Agency in Children's Literature

During the second half of the twentieth century, social studies turned their attention towards the idea that children “can be seen as independent social actors” (James and James, 2008, p. 9). There are two reasons why this shift in the theoretical paradigm is important. On the one hand, it shows a significant connection between childhood studies and the rest of the social sciences that can serve as a ground for interdisciplinary studies. On the other hand, it attracts attention to new ways of thinking about children and adolescents underscoring their “capacities to make choices about the things they do and to express their own ideas” (James and James 2008, p. 9). 

Attempts to counter a tendency to generalize about childhood agency have been ongoing at least since Jacqueline Rose famously declared that “there is no child behind the category ‘children’s fiction,’ other than the one which the category itself sets in place” (1984, p. 10) which led to opening up discussions about the existence of a “universal child” who exist beyond any cultural or national borders.  

As a counterpoint, Marah Gubar’s “kinship model” focuses on the likeness and relatedness of children and adults as well as the heterogeneity within both categories. According to Gubar, growth is “a messy continuum” and not a fixed, general, and inevitable process (2016, p. 294). Gubar subscribes to the idea that even though children are born into societies where a certain discourse and specific social conditions determine aspects of their lives and identity formation, “that discourse is also shaped by the comportment, doings, and utterances of young people” (Gubar 2016, p. 295).

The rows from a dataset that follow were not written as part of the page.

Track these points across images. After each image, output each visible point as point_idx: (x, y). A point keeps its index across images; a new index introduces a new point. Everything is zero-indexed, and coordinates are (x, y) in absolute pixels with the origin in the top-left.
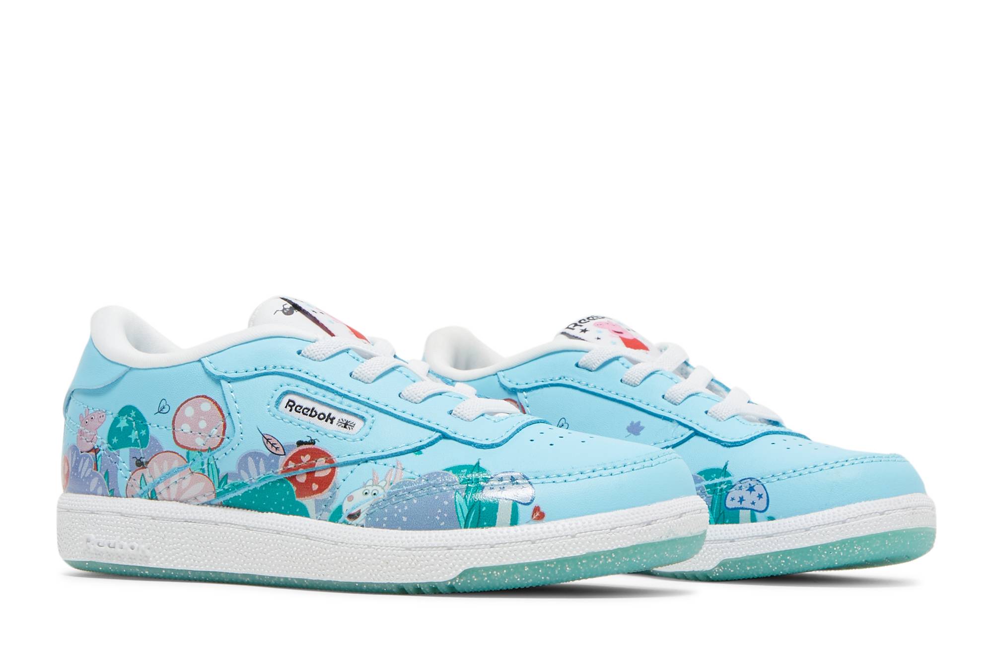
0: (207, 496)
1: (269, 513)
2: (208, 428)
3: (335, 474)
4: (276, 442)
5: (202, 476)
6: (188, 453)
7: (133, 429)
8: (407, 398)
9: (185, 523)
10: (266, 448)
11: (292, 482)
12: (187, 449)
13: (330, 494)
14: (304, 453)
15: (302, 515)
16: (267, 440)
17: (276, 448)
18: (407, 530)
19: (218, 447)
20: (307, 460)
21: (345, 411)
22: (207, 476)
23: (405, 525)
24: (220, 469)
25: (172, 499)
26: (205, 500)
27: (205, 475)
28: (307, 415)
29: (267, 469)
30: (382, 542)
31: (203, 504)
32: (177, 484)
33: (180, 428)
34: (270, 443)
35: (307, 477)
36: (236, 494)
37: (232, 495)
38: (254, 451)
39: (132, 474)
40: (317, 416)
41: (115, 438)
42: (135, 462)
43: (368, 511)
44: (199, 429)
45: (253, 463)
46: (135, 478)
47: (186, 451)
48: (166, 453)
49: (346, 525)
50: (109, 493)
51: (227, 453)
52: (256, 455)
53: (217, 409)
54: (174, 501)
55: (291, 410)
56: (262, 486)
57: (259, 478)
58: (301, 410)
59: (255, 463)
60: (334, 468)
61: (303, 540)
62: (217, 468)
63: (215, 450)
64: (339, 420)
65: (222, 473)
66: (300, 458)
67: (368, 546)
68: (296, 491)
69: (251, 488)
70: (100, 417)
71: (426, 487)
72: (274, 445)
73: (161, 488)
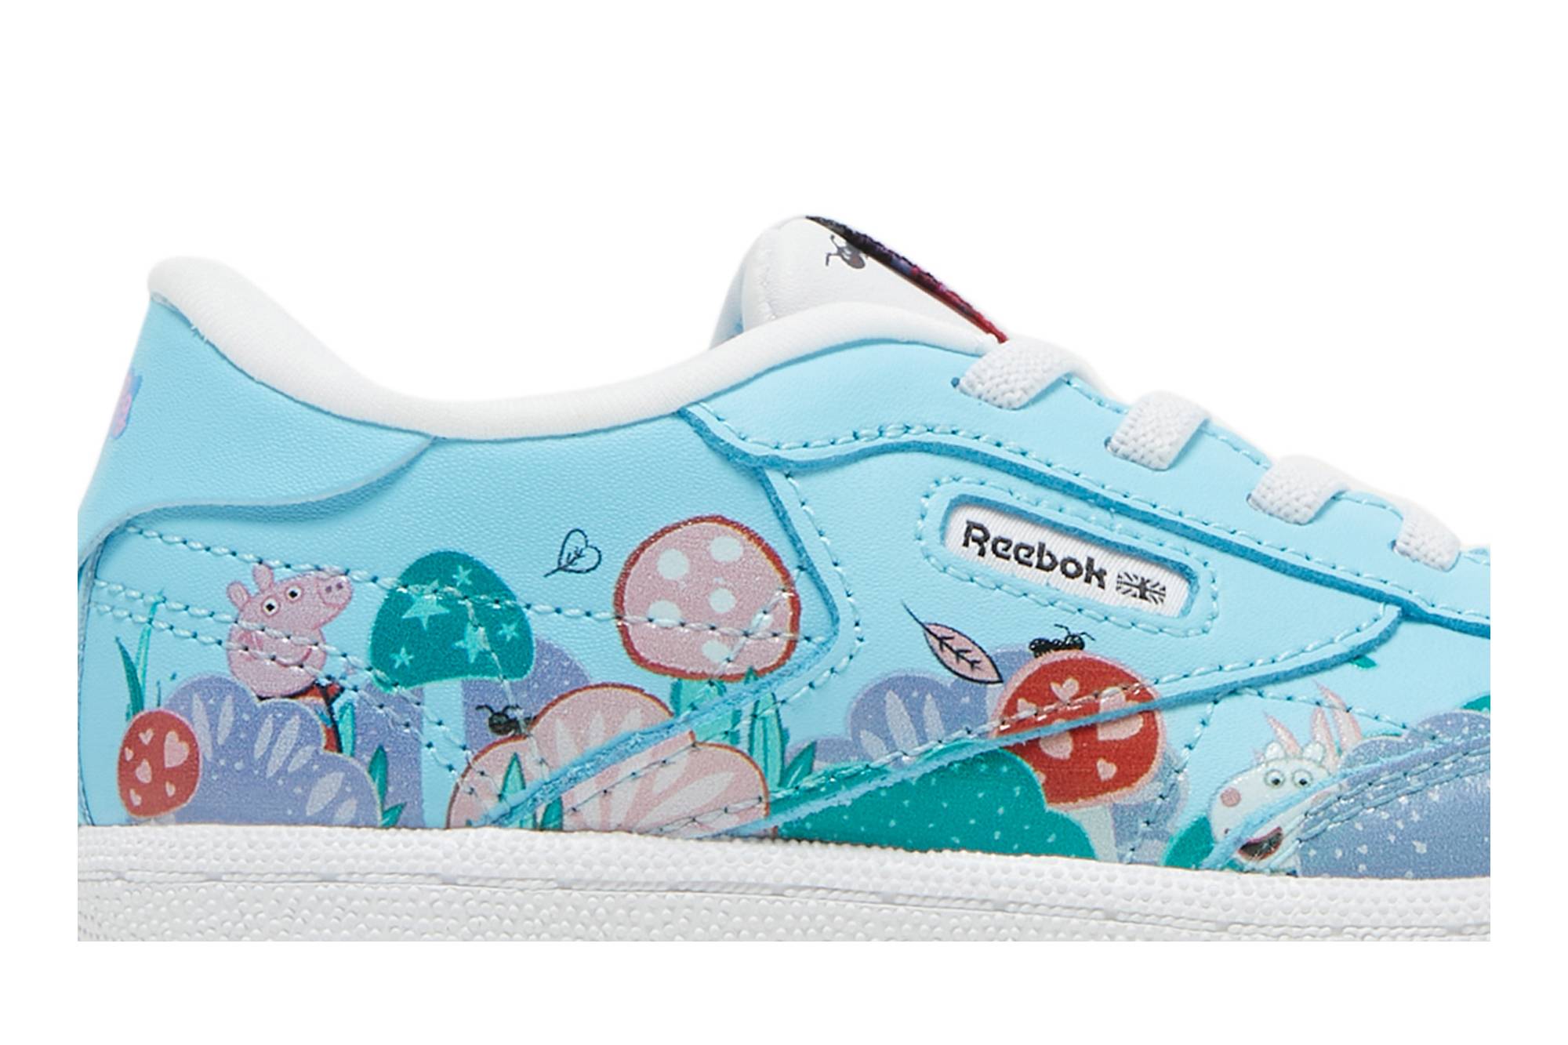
0: (737, 813)
1: (947, 853)
2: (742, 613)
3: (1160, 731)
4: (970, 647)
5: (728, 752)
6: (676, 688)
7: (468, 620)
8: (1273, 509)
9: (670, 895)
10: (939, 665)
11: (1028, 760)
12: (674, 676)
13: (1159, 787)
14: (1059, 672)
15: (1066, 853)
16: (941, 640)
17: (973, 664)
18: (1433, 877)
19: (778, 665)
20: (1072, 694)
21: (1129, 552)
22: (743, 754)
23: (1423, 863)
24: (791, 731)
25: (613, 826)
26: (730, 822)
27: (738, 751)
28: (1030, 565)
29: (950, 724)
30: (1375, 915)
31: (716, 837)
32: (638, 782)
33: (644, 614)
34: (951, 648)
35: (1075, 742)
36: (833, 802)
37: (817, 806)
38: (903, 675)
39: (476, 758)
40: (1058, 568)
41: (403, 650)
42: (486, 721)
43: (1304, 831)
44: (711, 613)
45: (902, 709)
46: (483, 769)
47: (668, 680)
48: (599, 691)
49: (1235, 875)
50: (379, 818)
51: (816, 684)
52: (909, 687)
53: (763, 555)
54: (616, 830)
55: (982, 553)
56: (924, 775)
57: (927, 752)
58: (1011, 552)
59: (910, 709)
60: (1149, 714)
61: (1093, 923)
62: (780, 727)
63: (768, 677)
64: (1119, 577)
65: (798, 740)
66: (1050, 690)
67: (1333, 928)
68: (1046, 784)
69: (889, 782)
70: (329, 589)
71: (1447, 757)
72: (965, 655)
73: (582, 793)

There are three key areas that highlight children’s agency in relation to fiction such as “the degree of agency granted to fictional child characters, the attribution of agency to the implied child reader, and how the conditions of a book’s production and distribution grant or deny children agency” (Christensen, 2021, p. 9).

Emphasizing agency offers a different perspective from seeing the child as frail and reliant on adult authority and care. On one side, it evokes the image of the idealized child: liberated, self-sufficient, and almost divine. On the opposite side, the child character may feel constrained, limited, and negated by their structural circumstances. Amidst these extremes, a multitude of variations coexist. Literature targeting young audiences, along with the associated discussions, grapple with these ambivalent portrayals.

For the broader frame of agency, see this Wiki entry.


Christensen, N. (2021). Agency. In Keywords for Children’s Literature, Second Edition (pp. 9–12). New York University Press.

Gubar, M. (2016). The hermeneutics of recuperation: what a kinship-model approach to children's agency could do for children's literature and childhood studies. Jeunesse: Young People, Texts, Cultures, 8(1), 291+.

James, A., & James, A. (2012). Key Concepts in Childhood Studies. SAGE Publications, Inc. 

Rose, J. (1984). The Case of Peter Pan or the Impossibility of Children’s Fiction. Springer.